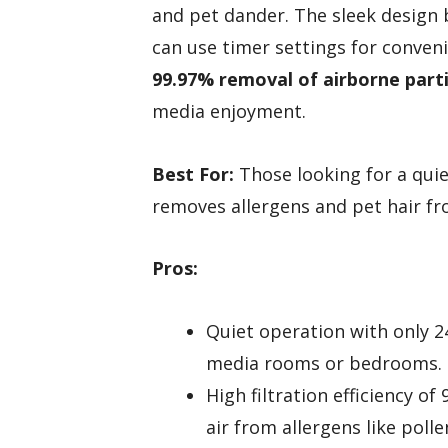
and pet dander. The sleek design b
can use timer settings for conveni
99.97% removal of airborne parti
media enjoyment.
Best For:
Those looking for a quiet 
removes allergens and pet hair fro
Pros:
Quiet operation with only 24
media rooms or bedrooms.
High filtration efficiency of
air from allergens like poll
++++
### Zu bearbeiten
Ordnen Sie die Textzeilen aus dem gesamten Material als Markdown-Tabelle mit den Spalten „Nr.“ und „Zeile“ an und lassen Sie Leerzeilen weg. Die Bilder gehören nicht in die Antwort.

### Lösung
| Nr. | Zeile |
|---|---|
| 1 | and pet dander. The sleek design b |
| 2 | can use timer settings for conveni |
| 3 | 99.97% removal of airborne parti |
| 4 | media enjoyment. |
| 5 | Best For: |
| 6 | Those looking for a quiet  |
| 7 | removes allergens and pet hair fro |
| 8 | Pros: |
| 9 | Quiet operation with only 24 |
| 10 | media rooms or bedrooms. |
| 11 | High filtration efficiency of |
| 12 | air from allergens like poll |